NFFTY features 13 Ballard High School filmmakers
Ten students and three alumni from the Ballard High School Digital Filmmaking Program featured four films in the eighth annual National Film Festival for Talented Youth (NFFTY).
Lucy Harstrick, Isaiah Hoban-Halvorsen, Josh Vredevoogd and Kiana Wyld showed a music video called “Song for Anna.” Marlene Anderson, Khasbold Bataa, Gabe Fabens, Zach Green and Lorenzo Rossi also showed a music video called, “Stop Pretending.” Enjuli Chhaniara (’13), Dayan Flynn-Walsh (’13), Ana Krafchick (’13) showed their film, “Then & Now .” Leo Pfeifer independently produced a film called, “A Sleeping Giant.”
“Stop Pretending,” is a music video based on an original song Rossi wrote for his band. “We’re kind of a pop-punk-ska mixture with a lot of teenaged angst,” joked Rossi.
“I’ve been to NFFTY a couple times before. I’ve been an actor in a couple of films, and I’ve just always seen it as this really cool festival, and now I get to experience it on the inside. To have my film premier here is pretty awesome,” said Rossi.

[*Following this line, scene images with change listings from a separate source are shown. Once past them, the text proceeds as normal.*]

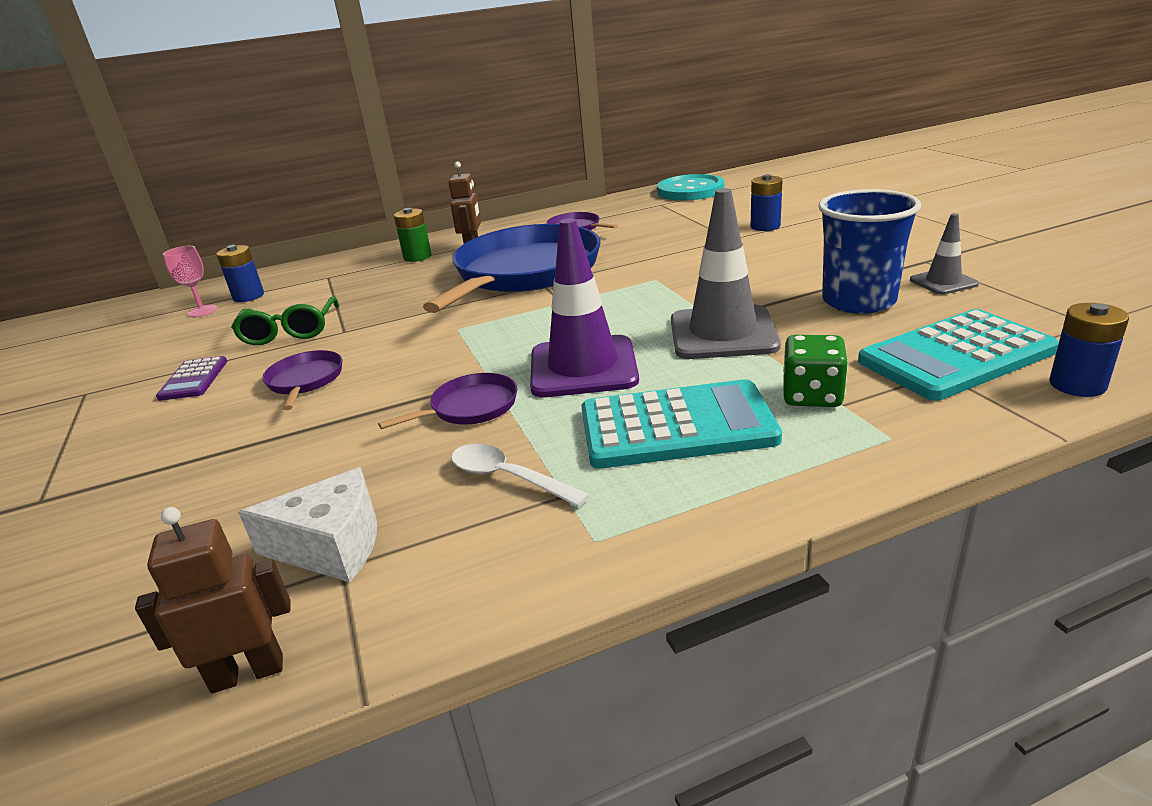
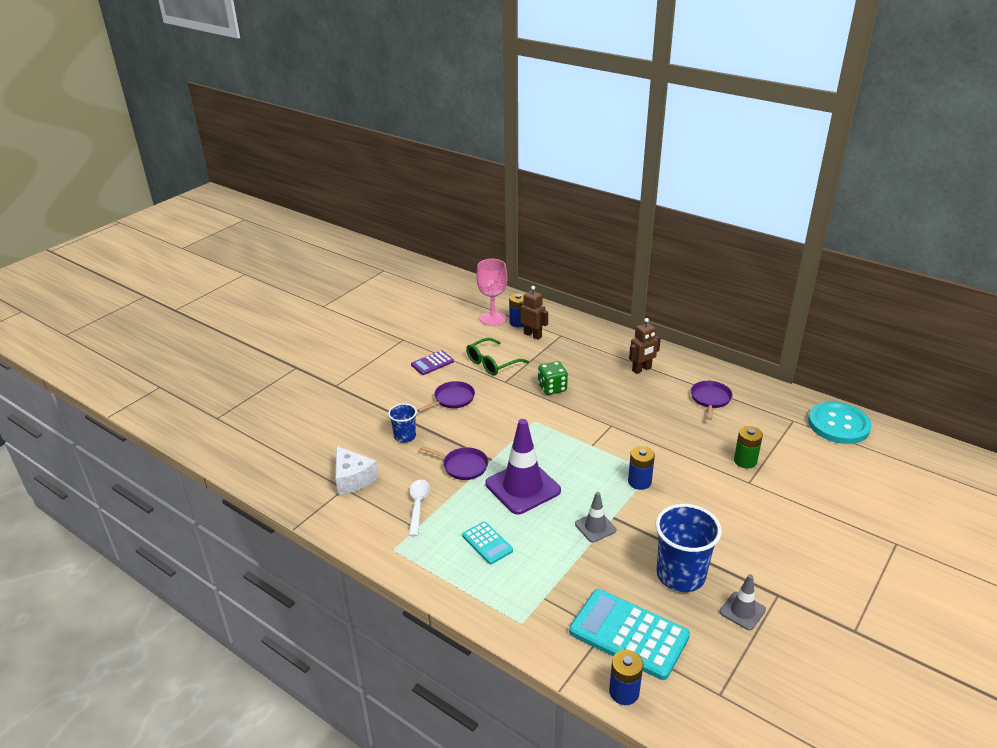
camera: 55 degrees right, 5 degrees up
brown robot [135,507,291,693] -> brown robot moved to [520,286,548,340]
pink goblet [163,246,217,317] -> pink goblet [476,259,508,326], size x1.64
green battery [394,208,432,262] -> green battery moved to [734,426,763,469]
blue pan [423,224,601,313] -> none
turquoise calculator [582,379,782,469] -> turquoise calculator [462,521,513,564], size x0.52
grey traffic cone [671,188,781,359] -> grey traffic cone [575,492,616,542], size x0.52
blue battery [751,174,783,231] -> blue battery moved to [628,446,655,490]
green dice [783,335,848,407] -> green dice moved to [538,361,568,395]
none -> blue cup [388,403,417,443]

The film depicts a relationship between a manikin and a young woman. Rossi said the film has a story line that reflects the lyrics, and shows a relationship held together by their friends' opinions. The manikin is well liked by other people in the film, yet the female character seems to be the only one bothered by the fact her boyfriend is a manikin.
As far as production, Rossi said they filmed all over the city but filmed many scenes in Ballard at Picolinos and the Sunset Boulevard area. The film ends with a wedding scene, and Rossi said the crew used a wheel chair to get a smooth shot while the actors walked down the aisle.

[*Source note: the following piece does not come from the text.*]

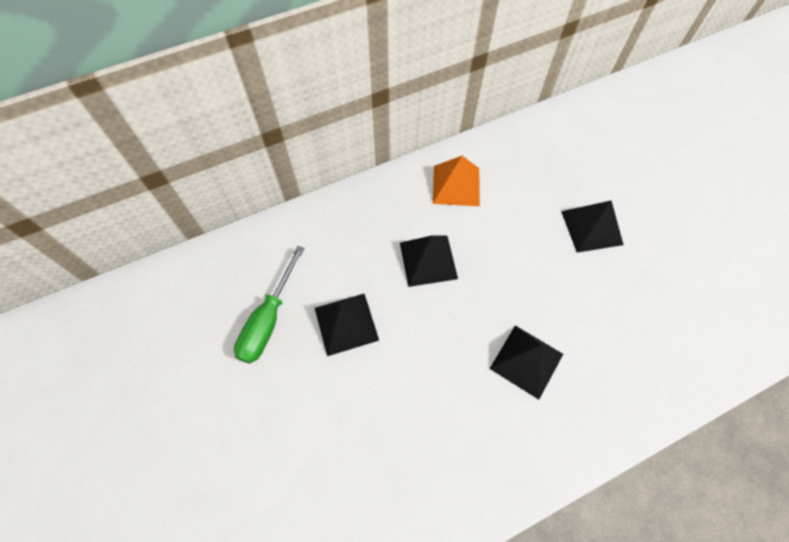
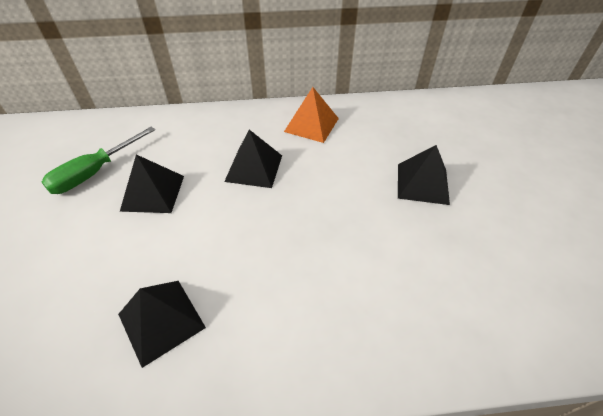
camera: 20 degrees right, 15 degrees down
black pyramid [490,325,563,400] -> black pyramid moved to [118,281,206,368]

Rossi interned for NFFTY this year. He graduates from BHS this summer and said he is looking to pursue film at Emerson College or New York University.
“I was fortunate enough to have my film chosen. I’m very proud of how it came out, and I’m glad that it will be shown here today.”
As a nonprofit, the festival provides a chance for high school students to share the screen with college students and other young filmmakers. This year the festival featured 214 films from 30 states and 15 countries. Featured films were selected from over 800 submissions.
The festival started as a one-night event side project and has grown rapidly over the years. NFFY is the largest youth film festival of its kind in the world and attracts more than 10 thousand viewers. The four-day film festival started April 24 and was held at the Seattle Cinerama Theater and the SIFF Cinema Uptown in Queen Anne. The SIFF has a capacity of 510 seats and not a seat was empty the second night of the event.
“The growth is different every year as we add different film categories. We have more filmmakers and more people attending each year. This year we started a new initiative called the Female Filmmakers Initiative. 40 percent of filmmakers at NFFTY are female and in Hollywood it’s more like 10 percent. So starting new things like that are ways to grow the organization in the future,” said program manager Todd Kaumons.
This year NFFTY featured films by filmmakers from all over the country, as well as Egypt, Australia, and China. Filmmakers had to have produced the films before they were 22. Furthermore, NFFTY accepted films from all categories including shorts, documentaries, experimental, commercials and music video.
Ballard High School Digital Filmmaking alumnus Jesse Harris (’04) started NFFTY eight years ago with Kyle Seago (who was a Ballard High School Digital Filmmaking student at the time) and Jocelyn RC (Bellevue High School, ’07).
In 2004 Harris produced a film called “Living Life,” for his senior project. It was purchased by FilmMates and given a theatrical release. Harris realized there was no forum for young filmmakers to show their work, and he came up with the idea for the festival.
“We thought there was the biggest need for showing under 22 year old filmmakers' work. We found there were a lot of festivals for college graduates and adults, but not for younger people. It just seemed like they didn’t have a lot of support,” said Harris.
Both Seago and Harris studied film under the guidance of Matthew Lawrence at BHS. Lawrence started teaching film there in 2001 and started the Digital Filmmaking Program. He said he crafted the curriculum by looking around the country and finding what worked well for students and adopted those methods.
“We started with a diverse curriculum with different types of media production. A lot of high schools, if they had media at all, just did news. And news is really important, but it's just one slice of a large media pie. We did music video, we did documentary, experimental, and we did advertising both commercial and non- commercial. Students were not just learning newscast journalism. Now I see a lot of schools doing what Ballard has done,” said Lawrence.